Но опять-таки для человеческого существования менять действительности мало. Человек, в силу того, что он человек, стремиться взглянуть реальности в глаза, простите за банальную метафору. Ему необходимо, чтобы с ним что-то важное случалось. А войн, революций и прочих катаклизмов, во-первых, на всех не хватает, а во-вторых, очень уже непрезентабельно выглядит в этих случаях реальность. И появляются особые действительности, в которых заложена принципиальная возможность того, что случается с человеком – события. И это второе ключевое слово для выделения плана реальности.

» Исходные данные
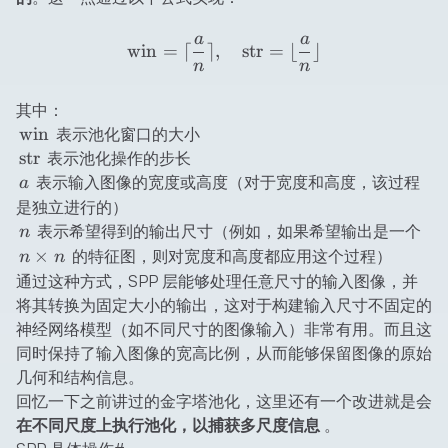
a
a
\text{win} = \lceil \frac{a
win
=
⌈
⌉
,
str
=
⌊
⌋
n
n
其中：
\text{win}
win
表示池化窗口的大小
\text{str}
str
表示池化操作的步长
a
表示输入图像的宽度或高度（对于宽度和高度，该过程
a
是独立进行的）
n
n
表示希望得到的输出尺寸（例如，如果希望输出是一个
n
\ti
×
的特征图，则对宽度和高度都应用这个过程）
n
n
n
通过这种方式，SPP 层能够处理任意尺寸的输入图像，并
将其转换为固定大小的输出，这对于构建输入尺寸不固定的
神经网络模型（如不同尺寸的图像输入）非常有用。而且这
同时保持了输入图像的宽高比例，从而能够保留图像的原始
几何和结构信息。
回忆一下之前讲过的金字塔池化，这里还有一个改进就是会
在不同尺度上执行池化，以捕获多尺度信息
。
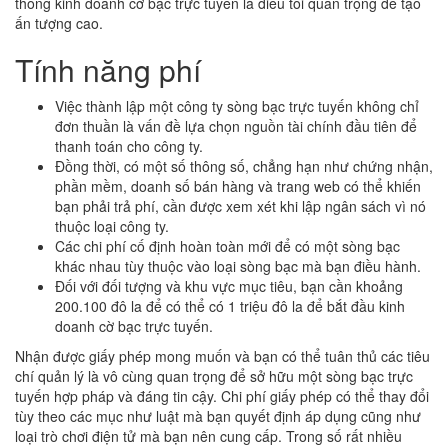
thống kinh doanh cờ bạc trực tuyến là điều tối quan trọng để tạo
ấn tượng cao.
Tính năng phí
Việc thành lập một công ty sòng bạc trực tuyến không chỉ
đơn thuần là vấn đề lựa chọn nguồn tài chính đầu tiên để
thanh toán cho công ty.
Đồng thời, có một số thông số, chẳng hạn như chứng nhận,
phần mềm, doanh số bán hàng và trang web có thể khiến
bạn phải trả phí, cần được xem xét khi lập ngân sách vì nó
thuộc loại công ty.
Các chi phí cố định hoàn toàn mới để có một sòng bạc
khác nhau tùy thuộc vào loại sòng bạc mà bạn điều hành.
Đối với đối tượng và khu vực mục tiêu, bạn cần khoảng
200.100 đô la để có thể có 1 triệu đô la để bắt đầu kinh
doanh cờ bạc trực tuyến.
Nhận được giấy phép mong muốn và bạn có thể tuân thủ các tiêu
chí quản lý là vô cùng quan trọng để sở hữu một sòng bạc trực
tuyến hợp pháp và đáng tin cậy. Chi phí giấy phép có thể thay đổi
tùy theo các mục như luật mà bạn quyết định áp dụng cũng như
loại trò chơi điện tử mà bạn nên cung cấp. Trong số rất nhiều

» Задание 1
Определите, согласуются ли с фрагментом текста утверждения (a), (b) и (c). Для каждого ответьте «да» или «нет» и точно процитируйте решающие слова фрагмента текста. (a) Войн, революций и прочих катаклизмов хватает на всех. (b) Для человеческого существования достаточно менять действительности. (c) Человеку необходимо, чтобы с ним случалось что-то важное.
» Задание 2
Верните без изменений строки записей начиная со строки, в которой есть «thống kinh doanh», и заканчивая последней строкой записей, включая обе границы.

» Ответ 1
(a) Нет: «во-первых, на всех не хватает».
(b) Нет: «для человеческого существования менять действительности мало».
(c) Да: «Ему необходимо, чтобы с ним что-то важное случалось».

» Ответ 2
thống kinh doanh cờ bạc trực tuyến là điều tối quan trọng để tạo
ấn tượng cao.
Tính năng phí
Việc thành lập một công ty sòng bạc trực tuyến không chỉ
đơn thuần là vấn đề lựa chọn nguồn tài chính đầu tiên để
thanh toán cho công ty.
Đồng thời, có một số thông số, chẳng hạn như chứng nhận,
phần mềm, doanh số bán hàng và trang web có thể khiến
bạn phải trả phí, cần được xem xét khi lập ngân sách vì nó
thuộc loại công ty.
Các chi phí cố định hoàn toàn mới để có một sòng bạc
khác nhau tùy thuộc vào loại sòng bạc mà bạn điều hành.
Đối với đối tượng và khu vực mục tiêu, bạn cần khoảng
200.100 đô la để có thể có 1 triệu đô la để bắt đầu kinh
doanh cờ bạc trực tuyến.
Nhận được giấy phép mong muốn và bạn có thể tuân thủ các tiêu
chí quản lý là vô cùng quan trọng để sở hữu một sòng bạc trực
tuyến hợp pháp và đáng tin cậy. Chi phí giấy phép có thể thay đổi
tùy theo các mục như luật mà bạn quyết định áp dụng cũng như
loại trò chơi điện tử mà bạn nên cung cấp. Trong số rất nhiều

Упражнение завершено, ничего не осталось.